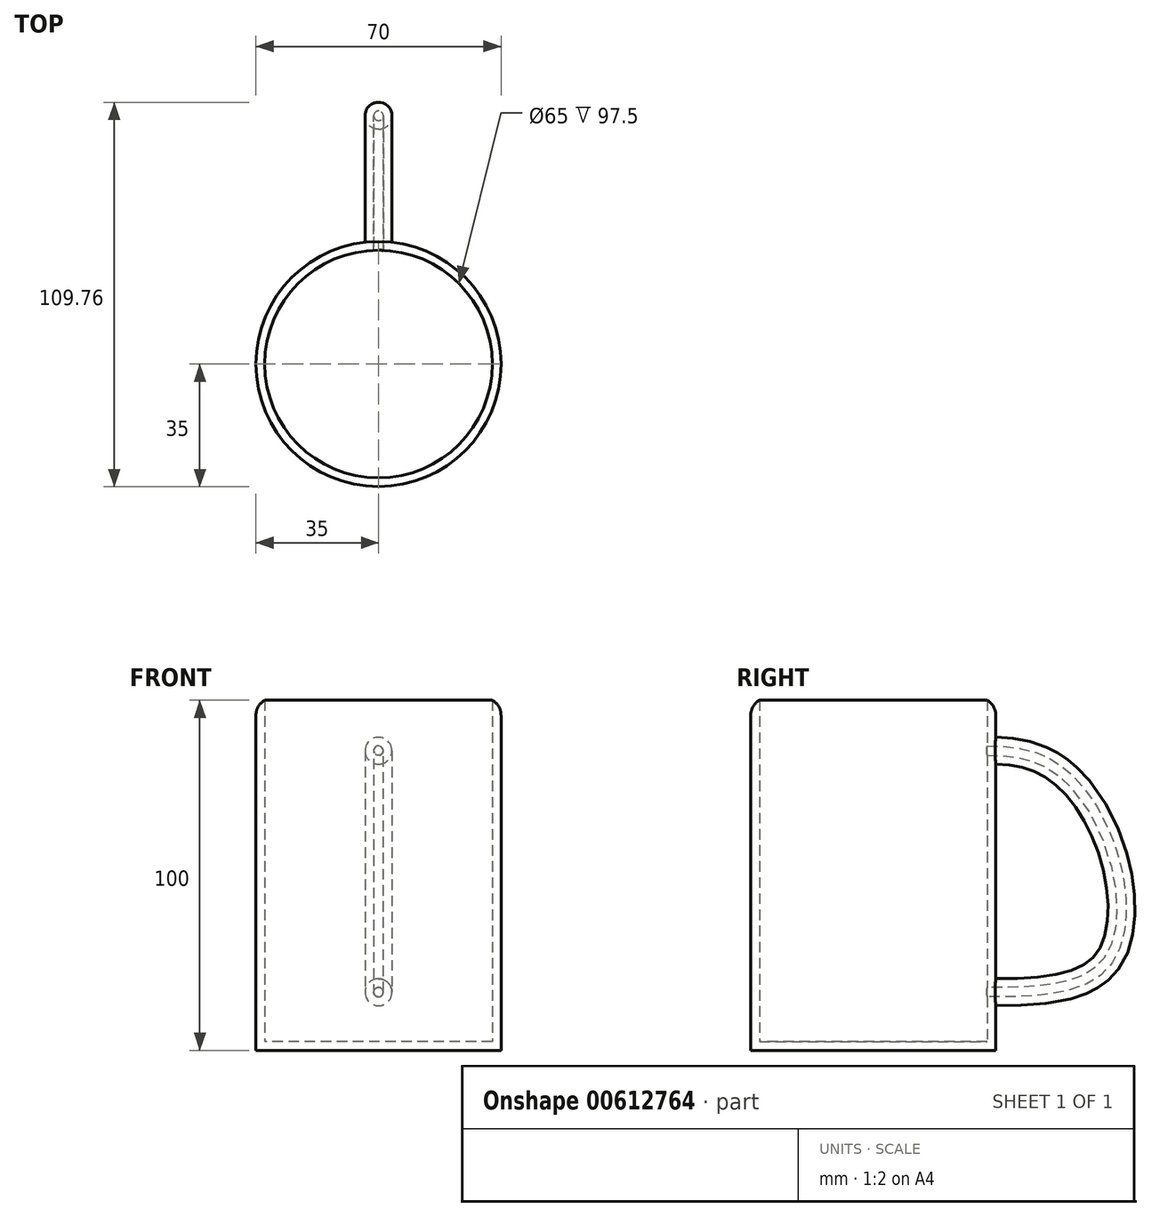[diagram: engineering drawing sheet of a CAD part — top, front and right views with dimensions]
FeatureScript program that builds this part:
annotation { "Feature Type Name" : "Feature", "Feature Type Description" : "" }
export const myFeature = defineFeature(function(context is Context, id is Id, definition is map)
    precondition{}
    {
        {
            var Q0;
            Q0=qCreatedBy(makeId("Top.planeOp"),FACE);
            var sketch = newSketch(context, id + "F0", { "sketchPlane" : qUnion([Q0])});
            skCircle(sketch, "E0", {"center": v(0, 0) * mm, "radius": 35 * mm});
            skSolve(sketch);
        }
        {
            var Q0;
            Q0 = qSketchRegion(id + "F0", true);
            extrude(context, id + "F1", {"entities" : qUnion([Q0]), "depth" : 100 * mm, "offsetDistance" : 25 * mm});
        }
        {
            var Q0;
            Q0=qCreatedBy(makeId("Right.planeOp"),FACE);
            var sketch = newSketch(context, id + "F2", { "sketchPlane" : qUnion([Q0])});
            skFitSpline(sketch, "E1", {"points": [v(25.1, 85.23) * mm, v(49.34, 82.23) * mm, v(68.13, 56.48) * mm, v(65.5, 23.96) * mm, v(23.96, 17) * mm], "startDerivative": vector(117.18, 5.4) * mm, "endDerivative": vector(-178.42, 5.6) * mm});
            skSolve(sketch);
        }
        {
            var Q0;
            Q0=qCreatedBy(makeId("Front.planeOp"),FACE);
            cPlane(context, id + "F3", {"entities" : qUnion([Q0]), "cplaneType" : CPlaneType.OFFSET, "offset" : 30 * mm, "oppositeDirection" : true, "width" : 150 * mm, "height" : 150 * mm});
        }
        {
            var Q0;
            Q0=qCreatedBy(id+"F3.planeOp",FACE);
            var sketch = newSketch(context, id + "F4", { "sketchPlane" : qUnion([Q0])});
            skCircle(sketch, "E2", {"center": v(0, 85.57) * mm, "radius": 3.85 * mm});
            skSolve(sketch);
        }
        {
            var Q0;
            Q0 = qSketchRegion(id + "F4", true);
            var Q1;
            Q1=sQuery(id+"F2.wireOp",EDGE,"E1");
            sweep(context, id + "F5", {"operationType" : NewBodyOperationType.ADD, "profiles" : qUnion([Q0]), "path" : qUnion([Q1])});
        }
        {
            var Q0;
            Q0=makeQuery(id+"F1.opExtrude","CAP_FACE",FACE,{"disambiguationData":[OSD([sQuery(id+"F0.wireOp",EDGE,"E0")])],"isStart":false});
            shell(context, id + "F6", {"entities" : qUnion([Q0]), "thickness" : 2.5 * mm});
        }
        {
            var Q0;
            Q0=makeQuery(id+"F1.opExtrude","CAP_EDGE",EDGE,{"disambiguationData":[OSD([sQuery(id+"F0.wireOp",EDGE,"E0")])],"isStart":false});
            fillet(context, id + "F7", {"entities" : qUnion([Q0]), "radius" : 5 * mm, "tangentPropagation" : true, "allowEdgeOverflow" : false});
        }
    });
· · ·
How many lines above contain the string "isStart"? Reply with the number alone.

2